**ACTIVITY**
Repeat all of the data below word for word, keeping no images.

**DATA EXCERPT**
+ + +
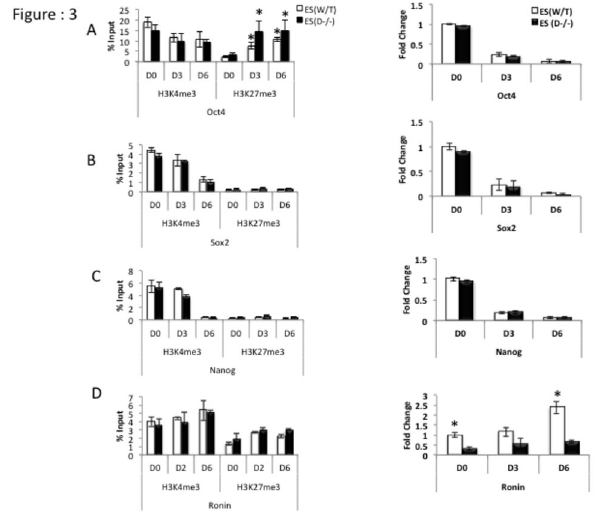
Figure 3. Enrichment levels of transcriptionally favorable versus transcriptionally unfavorable histone modifications in pluripotency factor gene promoter regions and their mRNA expression in mES cells. A, B, C and D left ChIP- qPCR and right panels qRT-PCR results of relative mRNA levels in Oct4 , Sox 2 , Nanog and Ronin in WT and Dicer -/- ES cells upon RA induced differentiation through days 0 (D0) to 6 (D6). A and B right panels transcripts of Oct4 and Sox2 go down both in mES and Dicer -/- ES cells upon RA treatment (A and B left panels). Transcriptionally favorable (H3K4me3) and unfavorable (H3K27me3) presence at Oct4 and Sox2 promoters in WT ES and Dicer -/- ES (C right panel). Expression levels of Nanog go down upon RA induction while transcriptionally favorable H3K4me3 marks gradually go down in both cell lines (C left panel) (D left panel). H3K4me3 and H3K27me3 occupation at the Ronin promoter (D right panel). Transcripts of Ronin go up at a higher rate in Dicer -/- ES cells compared to WT ES cells. Figure 3A Left panel * indicates that the difference for a given cell line at a given time point was significant when compared to day zero of the same cell line at 0.05 confidence levels when a students t-test was performed. Figure 3D right panel * indicates that the difference at a given time point between the two cell lines were significant at 0.05 confidence levels when a students t-test was performed. doi: induction transcripts of pluripotency factors Oct4 Sox2 and Nanog gradually went down in both WT and Dicer -/- ES cells at comparable rates (Figure 3A–C right panels). However transcripts of Ronin (Figure 3D right panel) was found to be significantly lower in Dicer -/- ES cells. ChIP-qPCR on promoter regions of the pluripotency genes Oct4, Sox2 , Nanog and Ronin showed no consistent change in H3K4me3 and H3K27me3 marks in Dicer -/- ES cells compared to WT ES cells (Figure 3A to 3D left panels). However, an increase of H3K27me3 marks in response to RA treatment was noticeable in both cell lines at the Oct4 promoter (Figure 3A Left panel).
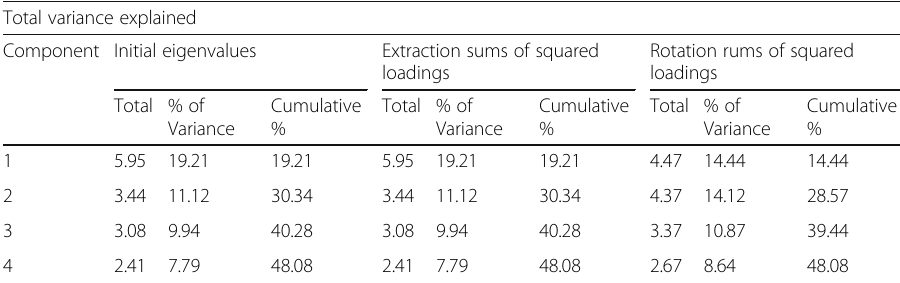
Table 4 Total variance explained Total variance explained Component Initial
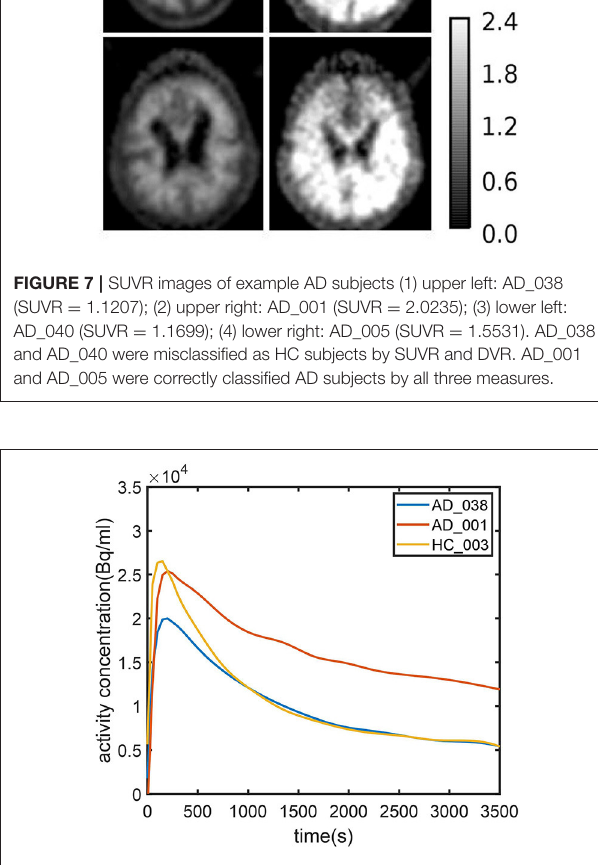
FIGURE 8 | Time–activity curves for (1) typical AD subject (AD_001, blue line) (2) atypical AD subject (AD_038, red line) (3) typical HC subject (HC_003, green line). AD_038 was not identified by SUVR ( Figure 6 ) but was correctly classified by AQI.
+ + +
**FINAL ANSWER**
Figure 3. Enrichment levels of transcriptionally favorable versus transcriptionally unfavorable histone modifications in pluripotency factor gene promoter regions and their mRNA expression in mES cells. A, B, C and D left ChIP- qPCR and right panels qRT-PCR results of relative mRNA levels in Oct4 , Sox 2 , Nanog and Ronin in WT and Dicer -/- ES cells upon RA induced differentiation through days 0 (D0) to 6 (D6). A and B right panels transcripts of Oct4 and Sox2 go down both in mES and Dicer -/- ES cells upon RA treatment (A and B left panels). Transcriptionally favorable (H3K4me3) and unfavorable (H3K27me3) presence at Oct4 and Sox2 promoters in WT ES and Dicer -/- ES (C right panel). Expression levels of Nanog go down upon RA induction while transcriptionally favorable H3K4me3 marks gradually go down in both cell lines (C left panel) (D left panel). H3K4me3 and H3K27me3 occupation at the Ronin promoter (D right panel). Transcripts of Ronin go up at a higher rate in Dicer -/- ES cells compared to WT ES cells. Figure 3A Left panel * indicates that the difference for a given cell line at a given time point was significant when compared to day zero of the same cell line at 0.05 confidence levels when a students t-test was performed. Figure 3D right panel * indicates that the difference at a given time point between the two cell lines were significant at 0.05 confidence levels when a students t-test was performed. doi: induction transcripts of pluripotency factors Oct4 Sox2 and Nanog gradually went down in both WT and Dicer -/- ES cells at comparable rates (Figure 3A–C right panels). However transcripts of Ronin (Figure 3D right panel) was found to be significantly lower in Dicer -/- ES cells. ChIP-qPCR on promoter regions of the pluripotency genes Oct4, Sox2 , Nanog and Ronin showed no consistent change in H3K4me3 and H3K27me3 marks in Dicer -/- ES cells compared to WT ES cells (Figure 3A to 3D left panels). However, an increase of H3K27me3 marks in response to RA treatment was noticeable in both cell lines at the Oct4 promoter (Figure 3A Left panel).
Table 4 Total variance explained Total variance explained Component Initial
FIGURE 8 | Time–activity curves for (1) typical AD subject (AD_001, blue line) (2) atypical AD subject (AD_038, red line) (3) typical HC subject (HC_003, green line). AD_038 was not identified by SUVR ( Figure 6 ) but was correctly classified by AQI.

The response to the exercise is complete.